BEGIN
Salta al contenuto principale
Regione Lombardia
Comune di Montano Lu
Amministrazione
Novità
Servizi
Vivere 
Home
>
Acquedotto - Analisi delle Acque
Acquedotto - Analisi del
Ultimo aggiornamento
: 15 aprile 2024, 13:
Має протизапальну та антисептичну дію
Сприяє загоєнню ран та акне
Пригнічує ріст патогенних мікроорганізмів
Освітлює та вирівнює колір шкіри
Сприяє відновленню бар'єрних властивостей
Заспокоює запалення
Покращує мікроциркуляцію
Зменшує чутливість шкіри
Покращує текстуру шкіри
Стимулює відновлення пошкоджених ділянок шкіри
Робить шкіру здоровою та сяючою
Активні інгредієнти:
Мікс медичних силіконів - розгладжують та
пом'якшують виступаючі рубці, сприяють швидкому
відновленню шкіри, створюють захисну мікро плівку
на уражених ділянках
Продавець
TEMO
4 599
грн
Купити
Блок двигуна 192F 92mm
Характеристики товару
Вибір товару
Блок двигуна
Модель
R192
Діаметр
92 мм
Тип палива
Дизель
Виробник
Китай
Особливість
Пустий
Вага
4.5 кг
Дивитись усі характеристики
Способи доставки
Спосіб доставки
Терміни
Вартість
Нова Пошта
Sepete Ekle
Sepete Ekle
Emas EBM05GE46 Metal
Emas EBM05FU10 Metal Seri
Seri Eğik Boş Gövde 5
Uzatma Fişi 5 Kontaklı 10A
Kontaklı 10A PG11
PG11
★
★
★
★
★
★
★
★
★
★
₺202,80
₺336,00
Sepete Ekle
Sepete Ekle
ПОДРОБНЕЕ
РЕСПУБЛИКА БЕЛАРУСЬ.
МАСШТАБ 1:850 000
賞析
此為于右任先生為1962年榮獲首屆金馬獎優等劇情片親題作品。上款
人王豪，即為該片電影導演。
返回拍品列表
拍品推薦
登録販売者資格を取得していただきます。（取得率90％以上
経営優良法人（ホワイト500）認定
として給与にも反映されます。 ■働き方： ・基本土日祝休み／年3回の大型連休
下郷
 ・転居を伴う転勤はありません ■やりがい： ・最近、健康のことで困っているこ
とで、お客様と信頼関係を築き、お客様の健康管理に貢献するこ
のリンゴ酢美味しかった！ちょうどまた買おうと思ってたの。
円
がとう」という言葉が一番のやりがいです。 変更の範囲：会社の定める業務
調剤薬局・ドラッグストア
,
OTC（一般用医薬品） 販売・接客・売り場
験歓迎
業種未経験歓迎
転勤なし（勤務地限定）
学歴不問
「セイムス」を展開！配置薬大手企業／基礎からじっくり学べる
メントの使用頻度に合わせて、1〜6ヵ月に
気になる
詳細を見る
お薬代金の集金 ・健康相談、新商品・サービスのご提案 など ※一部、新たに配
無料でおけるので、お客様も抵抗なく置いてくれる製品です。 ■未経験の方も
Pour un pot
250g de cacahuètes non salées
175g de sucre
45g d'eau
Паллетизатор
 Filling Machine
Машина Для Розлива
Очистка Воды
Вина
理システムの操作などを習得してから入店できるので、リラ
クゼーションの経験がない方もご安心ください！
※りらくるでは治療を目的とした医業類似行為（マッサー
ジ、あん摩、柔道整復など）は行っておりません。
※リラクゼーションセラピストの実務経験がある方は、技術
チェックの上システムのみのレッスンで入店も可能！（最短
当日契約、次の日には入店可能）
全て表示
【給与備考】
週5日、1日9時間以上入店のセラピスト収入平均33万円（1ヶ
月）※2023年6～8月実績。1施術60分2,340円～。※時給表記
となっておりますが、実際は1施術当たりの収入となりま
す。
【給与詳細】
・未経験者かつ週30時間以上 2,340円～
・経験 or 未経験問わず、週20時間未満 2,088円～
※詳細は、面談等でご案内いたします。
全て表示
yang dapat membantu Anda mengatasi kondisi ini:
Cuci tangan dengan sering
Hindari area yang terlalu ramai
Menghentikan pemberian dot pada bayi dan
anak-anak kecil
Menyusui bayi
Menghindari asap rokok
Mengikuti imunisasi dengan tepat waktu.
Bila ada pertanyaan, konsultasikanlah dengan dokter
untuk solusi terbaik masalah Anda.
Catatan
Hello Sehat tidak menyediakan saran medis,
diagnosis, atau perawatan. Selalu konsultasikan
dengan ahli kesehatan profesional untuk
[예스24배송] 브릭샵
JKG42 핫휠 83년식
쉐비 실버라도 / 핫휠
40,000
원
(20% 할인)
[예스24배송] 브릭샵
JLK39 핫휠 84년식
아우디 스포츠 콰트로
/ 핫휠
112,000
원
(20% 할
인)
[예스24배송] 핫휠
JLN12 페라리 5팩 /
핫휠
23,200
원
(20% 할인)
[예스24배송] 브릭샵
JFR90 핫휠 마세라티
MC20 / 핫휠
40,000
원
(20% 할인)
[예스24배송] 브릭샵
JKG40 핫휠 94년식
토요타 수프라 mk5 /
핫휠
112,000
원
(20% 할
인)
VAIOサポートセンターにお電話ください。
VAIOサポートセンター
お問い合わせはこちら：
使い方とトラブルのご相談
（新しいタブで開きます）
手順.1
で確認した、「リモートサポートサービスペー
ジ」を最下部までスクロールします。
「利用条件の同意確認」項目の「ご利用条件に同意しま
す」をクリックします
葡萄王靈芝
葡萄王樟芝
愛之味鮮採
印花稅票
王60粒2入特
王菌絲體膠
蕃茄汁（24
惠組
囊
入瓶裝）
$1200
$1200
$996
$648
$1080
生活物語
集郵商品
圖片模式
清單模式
END
**Problem statement:** Can you write out the lines above, from the first one through the one containing "Покращує текстуру шкіри", exactly as they appear and nothing more?

**Exercise response:**
Salta al contenuto principale
Regione Lombardia
Comune di Montano Lu
Amministrazione
Novità
Servizi
Vivere 
Home
>
Acquedotto - Analisi delle Acque
Acquedotto - Analisi del
Ultimo aggiornamento
: 15 aprile 2024, 13:
Має протизапальну та антисептичну дію
Сприяє загоєнню ран та акне
Пригнічує ріст патогенних мікроорганізмів
Освітлює та вирівнює колір шкіри
Сприяє відновленню бар'єрних властивостей
Заспокоює запалення
Покращує мікроциркуляцію
Зменшує чутливість шкіри
Покращує текстуру шкіри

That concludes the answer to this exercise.